DATA EXTRACT »
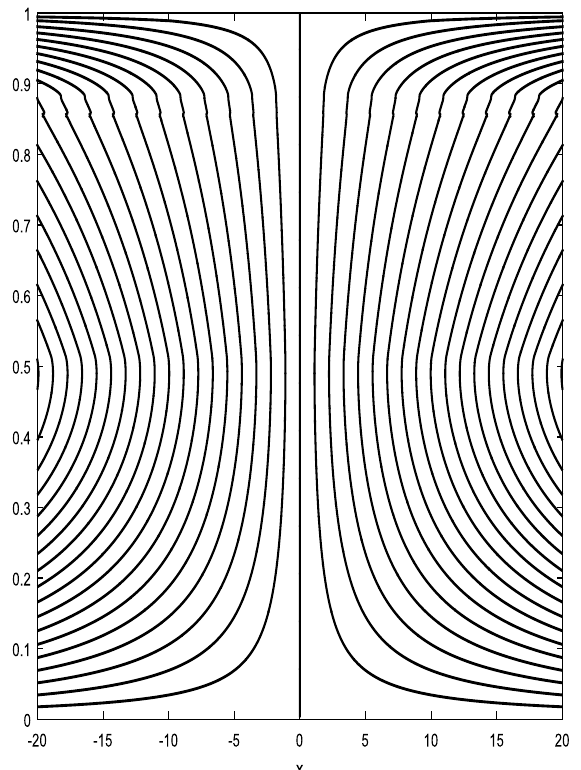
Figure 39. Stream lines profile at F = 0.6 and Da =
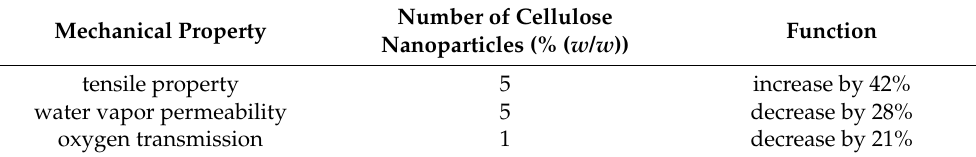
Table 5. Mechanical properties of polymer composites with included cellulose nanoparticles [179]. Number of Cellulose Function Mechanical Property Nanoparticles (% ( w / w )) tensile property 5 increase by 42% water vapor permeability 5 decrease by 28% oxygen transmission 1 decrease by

...

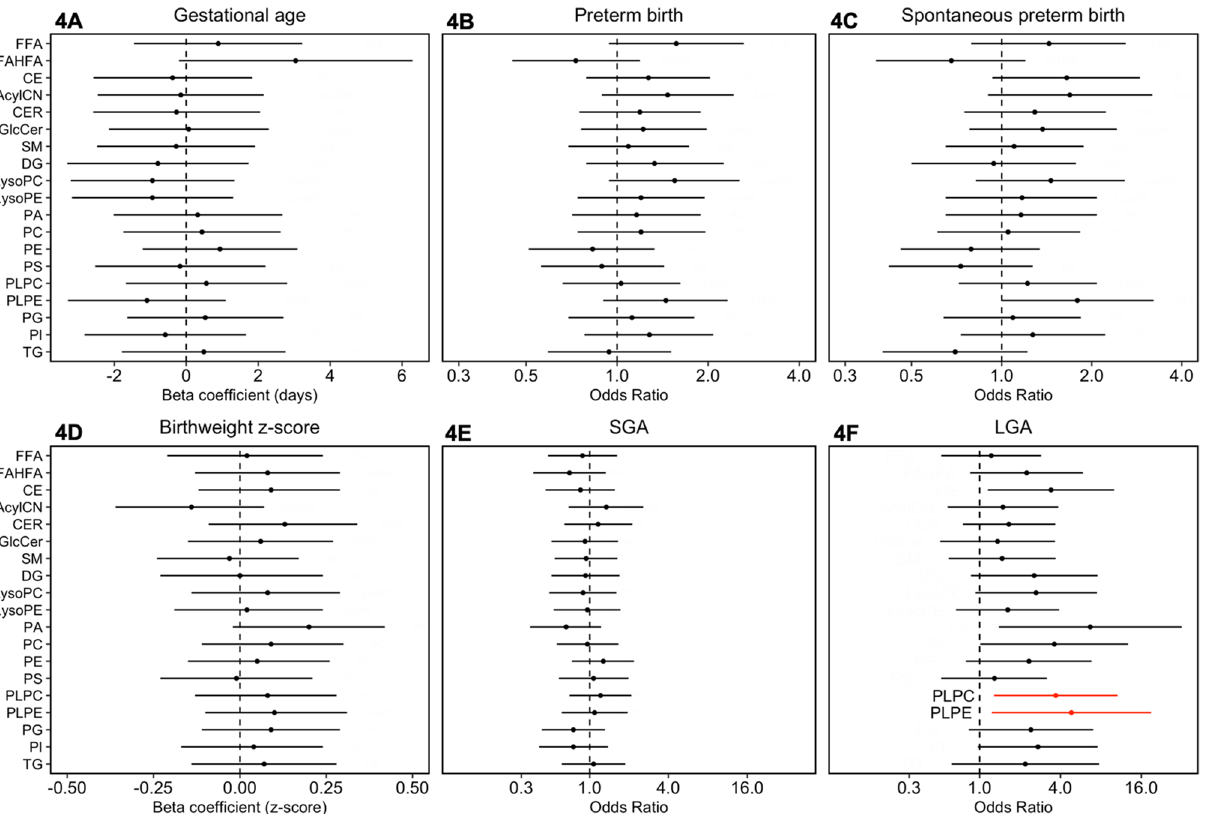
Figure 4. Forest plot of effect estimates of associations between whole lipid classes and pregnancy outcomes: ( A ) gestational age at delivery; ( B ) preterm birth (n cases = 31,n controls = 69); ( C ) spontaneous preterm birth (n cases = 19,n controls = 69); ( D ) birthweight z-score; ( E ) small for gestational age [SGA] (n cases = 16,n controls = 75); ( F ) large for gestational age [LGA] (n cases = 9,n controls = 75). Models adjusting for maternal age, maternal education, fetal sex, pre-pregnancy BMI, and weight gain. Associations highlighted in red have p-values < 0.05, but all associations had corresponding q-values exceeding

WHAT IS REQUIRED » The response must repeat exactly the lines above from the one with "Figure 39. Stream" through the one with "Table 5. Mechanical", including both, and must contain no pictures and no other text.

ANSWER TO THE PROBLEM »
Figure 39. Stream lines profile at F = 0.6 and Da =
Table 5. Mechanical properties of polymer composites with included cellulose nanoparticles [179]. Number of Cellulose Function Mechanical Property Nanoparticles (% ( w / w )) tensile property 5 increase by 42% water vapor permeability 5 decrease by 28% oxygen transmission 1 decrease by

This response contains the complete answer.